[Start]
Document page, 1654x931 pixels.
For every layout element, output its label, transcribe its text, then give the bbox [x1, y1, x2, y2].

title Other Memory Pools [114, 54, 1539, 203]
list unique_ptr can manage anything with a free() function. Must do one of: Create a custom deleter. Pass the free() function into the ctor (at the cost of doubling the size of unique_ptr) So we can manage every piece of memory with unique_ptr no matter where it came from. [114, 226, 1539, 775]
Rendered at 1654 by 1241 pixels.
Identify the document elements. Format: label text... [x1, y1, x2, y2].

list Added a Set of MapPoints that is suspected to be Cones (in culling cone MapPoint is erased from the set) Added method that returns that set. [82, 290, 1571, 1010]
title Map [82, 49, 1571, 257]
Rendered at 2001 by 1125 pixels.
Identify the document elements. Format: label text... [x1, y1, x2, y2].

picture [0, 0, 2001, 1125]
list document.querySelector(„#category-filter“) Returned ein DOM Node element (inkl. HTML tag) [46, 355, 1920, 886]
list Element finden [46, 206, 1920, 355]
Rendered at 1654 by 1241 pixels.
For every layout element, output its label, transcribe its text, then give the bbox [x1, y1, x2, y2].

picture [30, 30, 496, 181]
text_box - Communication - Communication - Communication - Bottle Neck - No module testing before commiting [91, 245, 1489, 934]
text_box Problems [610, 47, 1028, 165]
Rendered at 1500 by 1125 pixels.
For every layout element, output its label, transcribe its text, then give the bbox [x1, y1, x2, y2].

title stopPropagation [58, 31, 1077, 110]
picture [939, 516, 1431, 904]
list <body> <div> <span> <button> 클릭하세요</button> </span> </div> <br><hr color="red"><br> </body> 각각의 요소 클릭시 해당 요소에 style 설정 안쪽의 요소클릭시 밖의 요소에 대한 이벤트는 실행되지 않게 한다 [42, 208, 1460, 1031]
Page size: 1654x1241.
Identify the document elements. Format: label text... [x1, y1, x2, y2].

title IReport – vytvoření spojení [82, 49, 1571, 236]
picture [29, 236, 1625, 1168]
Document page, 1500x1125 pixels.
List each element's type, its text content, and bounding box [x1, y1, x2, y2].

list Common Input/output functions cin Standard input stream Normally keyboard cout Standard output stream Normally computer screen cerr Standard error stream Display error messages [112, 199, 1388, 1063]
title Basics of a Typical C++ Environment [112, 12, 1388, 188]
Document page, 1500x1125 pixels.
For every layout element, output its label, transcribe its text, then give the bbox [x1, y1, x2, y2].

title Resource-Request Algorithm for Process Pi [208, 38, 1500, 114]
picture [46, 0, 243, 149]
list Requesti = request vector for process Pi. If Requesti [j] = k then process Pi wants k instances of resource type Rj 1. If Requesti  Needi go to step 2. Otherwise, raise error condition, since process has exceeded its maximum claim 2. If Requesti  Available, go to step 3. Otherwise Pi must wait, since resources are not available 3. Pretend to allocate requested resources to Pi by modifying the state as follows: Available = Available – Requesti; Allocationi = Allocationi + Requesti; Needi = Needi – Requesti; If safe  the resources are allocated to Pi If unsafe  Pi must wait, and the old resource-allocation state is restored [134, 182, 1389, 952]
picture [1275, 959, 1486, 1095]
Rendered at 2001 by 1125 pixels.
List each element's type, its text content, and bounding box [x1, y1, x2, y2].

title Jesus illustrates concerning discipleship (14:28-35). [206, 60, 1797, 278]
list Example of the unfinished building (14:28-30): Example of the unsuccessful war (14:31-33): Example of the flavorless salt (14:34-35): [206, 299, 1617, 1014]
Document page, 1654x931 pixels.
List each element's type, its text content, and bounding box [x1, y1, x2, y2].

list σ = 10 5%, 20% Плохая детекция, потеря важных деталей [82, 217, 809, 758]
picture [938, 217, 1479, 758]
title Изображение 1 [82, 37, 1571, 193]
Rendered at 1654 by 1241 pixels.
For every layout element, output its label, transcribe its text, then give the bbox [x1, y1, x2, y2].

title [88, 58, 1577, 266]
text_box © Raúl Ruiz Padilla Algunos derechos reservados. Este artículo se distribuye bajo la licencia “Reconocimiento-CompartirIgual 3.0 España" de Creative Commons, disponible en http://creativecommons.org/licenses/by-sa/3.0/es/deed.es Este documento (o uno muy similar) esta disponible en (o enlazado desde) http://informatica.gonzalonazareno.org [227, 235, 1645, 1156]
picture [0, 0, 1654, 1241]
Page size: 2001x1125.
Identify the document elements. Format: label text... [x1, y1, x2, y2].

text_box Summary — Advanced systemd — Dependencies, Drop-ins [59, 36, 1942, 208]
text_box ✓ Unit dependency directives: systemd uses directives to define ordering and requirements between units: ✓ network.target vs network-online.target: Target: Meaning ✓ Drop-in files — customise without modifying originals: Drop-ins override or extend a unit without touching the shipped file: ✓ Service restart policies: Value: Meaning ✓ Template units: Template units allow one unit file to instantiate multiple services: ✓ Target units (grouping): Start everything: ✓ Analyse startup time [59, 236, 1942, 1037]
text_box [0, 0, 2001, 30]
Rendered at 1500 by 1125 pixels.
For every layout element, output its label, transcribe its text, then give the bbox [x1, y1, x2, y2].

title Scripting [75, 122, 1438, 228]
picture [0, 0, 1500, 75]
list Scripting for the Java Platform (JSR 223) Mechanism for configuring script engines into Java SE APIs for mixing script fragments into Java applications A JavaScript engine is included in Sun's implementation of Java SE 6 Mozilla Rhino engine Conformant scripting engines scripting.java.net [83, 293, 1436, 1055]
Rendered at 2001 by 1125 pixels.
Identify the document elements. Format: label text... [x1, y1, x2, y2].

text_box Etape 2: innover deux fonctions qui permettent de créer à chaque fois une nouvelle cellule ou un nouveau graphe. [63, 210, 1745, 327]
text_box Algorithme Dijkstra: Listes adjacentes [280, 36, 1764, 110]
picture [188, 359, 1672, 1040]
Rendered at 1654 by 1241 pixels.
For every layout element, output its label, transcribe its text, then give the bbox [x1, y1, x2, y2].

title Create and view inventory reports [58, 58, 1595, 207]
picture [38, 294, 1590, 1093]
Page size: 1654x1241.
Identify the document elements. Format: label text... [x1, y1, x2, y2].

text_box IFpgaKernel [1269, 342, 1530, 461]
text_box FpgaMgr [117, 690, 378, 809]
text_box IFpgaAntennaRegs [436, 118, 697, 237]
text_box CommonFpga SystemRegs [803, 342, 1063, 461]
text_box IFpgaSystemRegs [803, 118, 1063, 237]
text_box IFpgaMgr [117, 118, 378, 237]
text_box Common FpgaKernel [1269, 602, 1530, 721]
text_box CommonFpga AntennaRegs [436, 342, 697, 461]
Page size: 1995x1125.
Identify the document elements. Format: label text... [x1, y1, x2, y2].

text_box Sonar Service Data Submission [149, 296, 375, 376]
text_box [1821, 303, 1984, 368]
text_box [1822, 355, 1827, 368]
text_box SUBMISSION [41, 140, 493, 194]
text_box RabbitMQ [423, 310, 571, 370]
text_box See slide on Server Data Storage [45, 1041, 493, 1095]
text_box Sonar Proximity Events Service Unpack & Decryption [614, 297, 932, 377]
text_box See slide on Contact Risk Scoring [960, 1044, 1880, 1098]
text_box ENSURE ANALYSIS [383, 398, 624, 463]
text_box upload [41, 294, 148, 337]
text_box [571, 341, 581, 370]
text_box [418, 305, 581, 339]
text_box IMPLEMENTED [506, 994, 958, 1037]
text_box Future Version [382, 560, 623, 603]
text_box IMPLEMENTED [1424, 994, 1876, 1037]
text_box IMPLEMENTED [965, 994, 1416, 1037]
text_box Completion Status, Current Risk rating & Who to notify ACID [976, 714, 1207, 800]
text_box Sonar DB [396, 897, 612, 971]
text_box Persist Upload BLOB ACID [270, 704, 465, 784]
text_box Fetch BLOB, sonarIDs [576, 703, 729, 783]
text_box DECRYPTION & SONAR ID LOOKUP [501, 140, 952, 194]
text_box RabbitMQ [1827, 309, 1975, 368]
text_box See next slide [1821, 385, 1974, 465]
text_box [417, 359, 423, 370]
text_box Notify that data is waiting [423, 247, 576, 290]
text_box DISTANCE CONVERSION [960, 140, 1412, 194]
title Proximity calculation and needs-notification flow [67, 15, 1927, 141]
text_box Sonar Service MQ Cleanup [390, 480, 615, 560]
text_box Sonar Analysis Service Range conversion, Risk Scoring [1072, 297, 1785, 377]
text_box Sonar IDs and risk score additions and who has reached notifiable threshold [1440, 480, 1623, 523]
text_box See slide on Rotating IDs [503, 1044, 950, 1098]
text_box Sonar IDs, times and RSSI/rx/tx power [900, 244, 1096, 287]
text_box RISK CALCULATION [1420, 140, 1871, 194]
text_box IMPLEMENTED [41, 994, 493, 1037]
[End]
■ **Task details**
Please write out, character for character, the lines from the very start of the listing above through the line containing "list unique_ptr can", with that line included.

■ **Expected answer**
Document page, 1654x931 pixels.
For every layout element, output its label, transcribe its text, then give the bbox [x1, y1, x2, y2].

title Other Memory Pools [114, 54, 1539, 203]
list unique_ptr can manage anything with a free() function. Must do one of: Create a custom deleter. Pass the free() function into the ctor (at the cost of doubling the size of unique_ptr) So we can manage every piece of memory with unique_ptr no matter where it came from. [114, 226, 1539, 775]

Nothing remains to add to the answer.